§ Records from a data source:
>>>

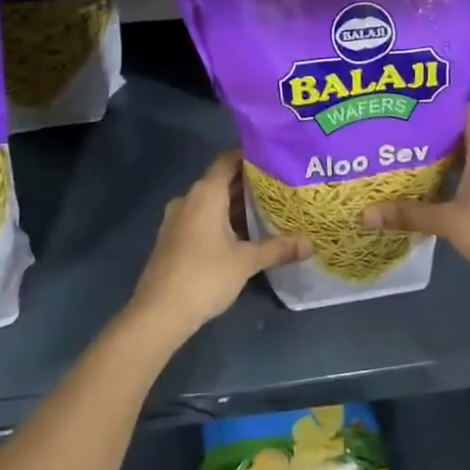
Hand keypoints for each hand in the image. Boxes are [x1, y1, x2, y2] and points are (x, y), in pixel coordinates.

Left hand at [129, 150, 309, 342]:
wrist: (159, 313)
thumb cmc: (205, 276)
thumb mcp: (246, 261)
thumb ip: (278, 248)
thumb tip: (310, 243)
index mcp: (206, 193)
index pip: (228, 159)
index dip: (250, 156)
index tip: (275, 158)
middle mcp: (189, 199)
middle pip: (221, 181)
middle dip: (248, 184)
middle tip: (279, 186)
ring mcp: (177, 219)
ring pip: (211, 202)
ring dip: (235, 206)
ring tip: (266, 210)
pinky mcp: (172, 239)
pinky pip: (201, 219)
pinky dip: (221, 221)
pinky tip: (241, 236)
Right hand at [361, 106, 469, 278]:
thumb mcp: (447, 221)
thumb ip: (408, 214)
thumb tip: (366, 214)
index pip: (464, 112)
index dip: (440, 107)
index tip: (414, 106)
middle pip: (467, 135)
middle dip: (439, 137)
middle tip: (406, 138)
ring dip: (453, 160)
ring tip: (420, 163)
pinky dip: (466, 177)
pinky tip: (445, 190)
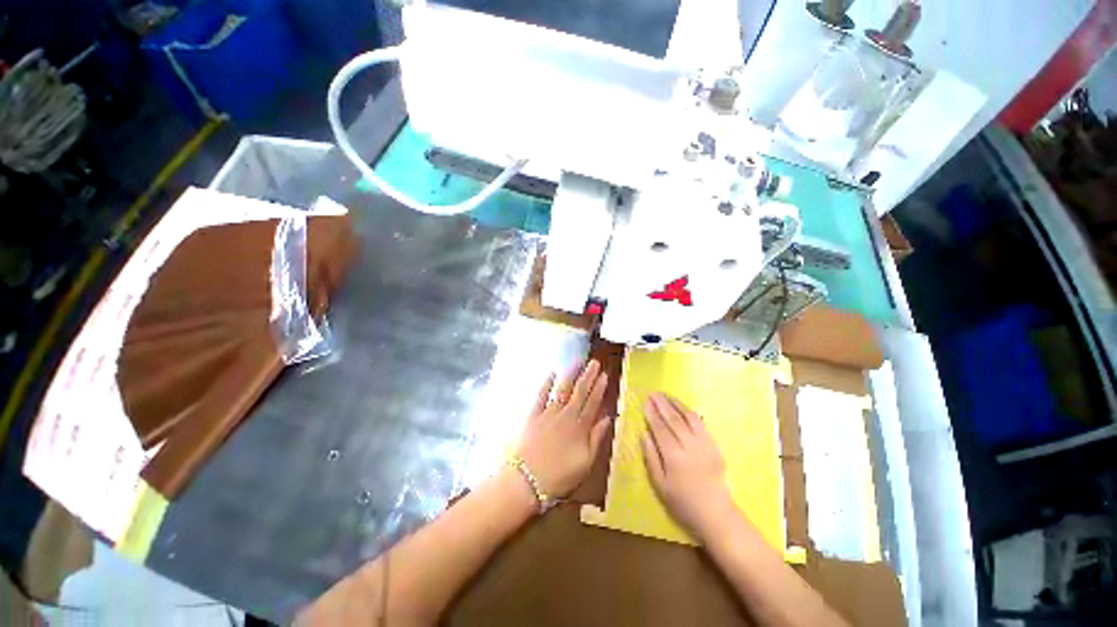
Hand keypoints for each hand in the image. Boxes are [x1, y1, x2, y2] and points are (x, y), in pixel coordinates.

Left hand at [516, 360, 610, 497]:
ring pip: (562, 389)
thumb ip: (597, 438)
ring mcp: (549, 413)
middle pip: (580, 392)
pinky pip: (541, 395)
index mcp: (580, 427)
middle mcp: (566, 415)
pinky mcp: (533, 415)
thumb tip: (608, 418)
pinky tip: (552, 372)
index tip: (605, 375)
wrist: (527, 481)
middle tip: (595, 362)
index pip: (593, 403)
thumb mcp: (586, 462)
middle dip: (588, 376)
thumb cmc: (559, 476)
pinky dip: (547, 383)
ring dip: (571, 374)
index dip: (599, 388)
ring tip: (578, 361)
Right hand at [642, 393, 735, 540]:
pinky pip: (701, 423)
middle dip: (662, 405)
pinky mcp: (714, 445)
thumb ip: (651, 458)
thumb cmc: (683, 502)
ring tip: (666, 395)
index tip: (645, 402)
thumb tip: (644, 434)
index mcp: (674, 456)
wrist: (716, 514)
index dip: (652, 414)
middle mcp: (689, 446)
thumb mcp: (659, 485)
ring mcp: (704, 444)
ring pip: (689, 418)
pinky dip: (690, 412)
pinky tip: (683, 407)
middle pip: (673, 420)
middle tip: (653, 393)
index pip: (660, 429)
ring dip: (676, 404)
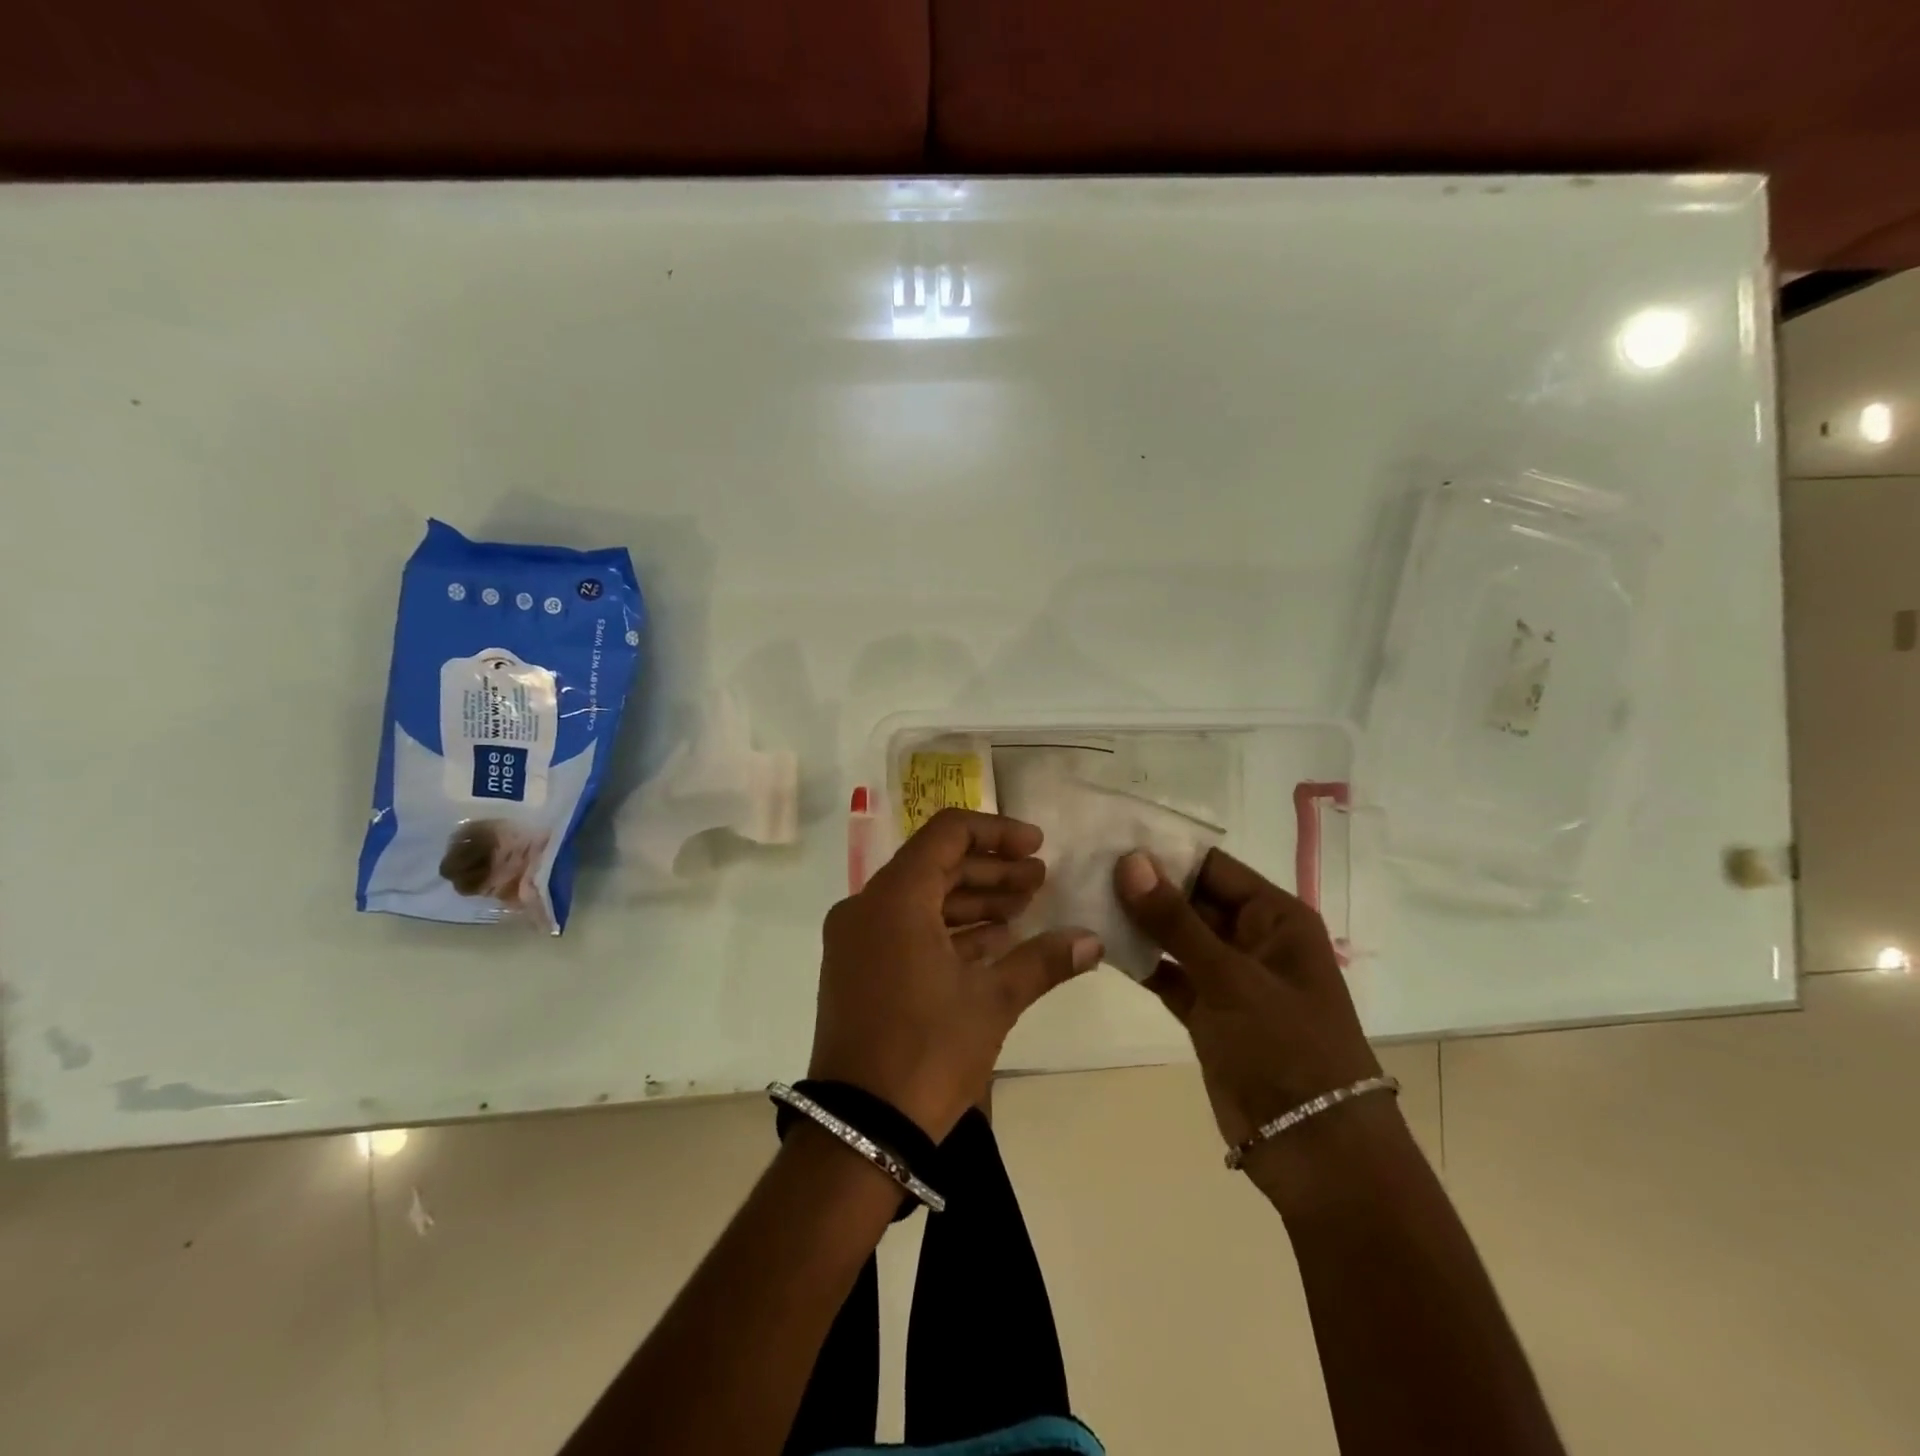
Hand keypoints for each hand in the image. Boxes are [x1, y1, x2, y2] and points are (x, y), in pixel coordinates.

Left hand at [810, 809, 1102, 1139]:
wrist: (859, 1131)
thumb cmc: (927, 1052)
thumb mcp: (992, 1001)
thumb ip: (1043, 961)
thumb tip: (1093, 941)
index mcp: (894, 898)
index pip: (947, 834)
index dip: (997, 833)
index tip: (1037, 846)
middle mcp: (867, 907)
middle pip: (936, 865)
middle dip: (991, 871)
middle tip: (1040, 881)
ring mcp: (856, 940)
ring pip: (922, 899)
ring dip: (973, 901)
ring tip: (1025, 911)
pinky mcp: (857, 969)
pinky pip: (906, 930)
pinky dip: (948, 930)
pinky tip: (993, 943)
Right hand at [1114, 848, 1381, 1154]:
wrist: (1314, 1151)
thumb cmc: (1286, 1048)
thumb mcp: (1230, 978)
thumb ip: (1175, 920)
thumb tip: (1130, 860)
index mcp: (1275, 918)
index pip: (1213, 867)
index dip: (1165, 851)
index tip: (1110, 837)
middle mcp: (1252, 939)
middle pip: (1191, 898)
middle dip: (1144, 885)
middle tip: (1085, 865)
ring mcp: (1228, 977)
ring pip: (1175, 936)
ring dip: (1137, 922)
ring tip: (1083, 897)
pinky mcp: (1207, 1012)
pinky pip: (1168, 973)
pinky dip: (1139, 961)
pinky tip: (1099, 944)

<<<

§ Task objective: Retype the data above verbatim, minus images.

§ Solved problem:
Hand keypoints for each hand in the image. Boxes are [x1, y1, x2, y2] and points are (x, y), in pixel coordinates.

Left hand at [129, 150, 309, 342]:
wrist: (159, 313)
thumb cmc: (205, 276)
thumb mcp: (246, 261)
thumb ip: (278, 248)
thumb tip: (310, 243)
index mcp: (206, 193)
index pip: (228, 159)
index dip: (250, 156)
index tip: (275, 158)
middle mcp: (189, 199)
middle pip: (221, 181)
middle dip: (248, 184)
middle tip: (279, 186)
ring mcp: (177, 219)
ring pip: (211, 202)
ring dip: (235, 206)
ring tip: (266, 210)
pinky mcp: (172, 239)
pinky pip: (201, 219)
pinky dip: (221, 221)
pinky tip: (241, 236)
Right hand at [361, 106, 469, 278]:
thumb mcp: (447, 221)
thumb ip: (408, 214)
thumb tip: (366, 214)
index pip: (464, 112)
index dip: (440, 107)
index tip: (414, 106)
middle pip: (467, 135)
middle dip: (439, 137)
middle tip: (406, 138)
ring dip: (453, 160)
ring tip: (420, 163)
pinky dip: (466, 177)
pinky tip: (445, 190)
Hand keypoints for each hand in the image. Boxes are [x1, y1, x2, y2] and points are (x, y), in pixel coordinates.

Left hand at [516, 360, 610, 497]:
ring pip: (562, 389)
thumb ip: (597, 438)
ring mcp: (549, 413)
middle pip: (580, 392)
pinky pip: (541, 395)
index mcp: (580, 427)
middle mcp: (566, 415)
pinky mcp: (533, 415)
thumb tip: (608, 418)
pinky tip: (552, 372)
index tip: (605, 375)
wrist: (527, 481)
middle tip: (595, 362)
index pip: (593, 403)
thumb mcp: (586, 462)
middle dip: (588, 376)
thumb cmc: (559, 476)
pinky dip: (547, 383)
ring dip: (571, 374)
index dip: (599, 388)
ring tip: (578, 361)
Right hand at [642, 393, 735, 540]:
pinky pip: (701, 423)
middle dip: (662, 405)
pinky mcp: (714, 445)
thumb ip: (651, 458)
thumb cmc: (683, 502)
ring tip: (666, 395)
index tip: (645, 402)
thumb tip: (644, 434)
index mcp: (674, 456)
wrist: (716, 514)
index dip: (652, 414)
middle mcp: (689, 446)
thumb mcp: (659, 485)
ring mcp: (704, 444)
ring pip: (689, 418)
pinky dip: (690, 412)
pinky tip: (683, 407)
middle pip: (673, 420)
middle tip: (653, 393)
index pip: (660, 429)
ring dip: (676, 404)
Hand keypoints for each hand in the image. Boxes are [x1, y1, x2, y2] and points are (x, y), in pixel coordinates.

Left hand at [810, 809, 1102, 1139]:
wrist: (859, 1131)
thumb cmc: (927, 1052)
thumb mcp: (992, 1001)
thumb ip: (1043, 961)
thumb tip: (1093, 941)
index mcp: (894, 898)
index pip: (947, 834)
index dip: (997, 833)
index tip: (1037, 846)
middle mcp: (867, 907)
middle pip: (936, 865)
middle dip: (991, 871)
middle tip: (1040, 881)
ring mcp: (856, 940)
ring pip: (922, 899)
ring dip: (973, 901)
ring tip: (1025, 911)
pinky mcp: (857, 969)
pinky pip: (906, 930)
pinky dip: (948, 930)
pinky tip: (993, 943)
Right hand at [1114, 848, 1381, 1154]:
wrist: (1314, 1151)
thumb cmc: (1286, 1048)
thumb mcp: (1230, 978)
thumb ip: (1175, 920)
thumb tip: (1130, 860)
index mcp: (1275, 918)
index pip: (1213, 867)
index dip: (1165, 851)
index tip: (1110, 837)
middle mcp: (1252, 939)
middle pip: (1191, 898)
middle dip: (1144, 885)
middle tip: (1085, 865)
ring mcp: (1228, 977)
ring pip: (1175, 936)
ring dip: (1137, 922)
ring tip: (1083, 897)
pinky mcp: (1207, 1012)
pinky pip: (1168, 973)
pinky dip: (1139, 961)
pinky tip: (1099, 944)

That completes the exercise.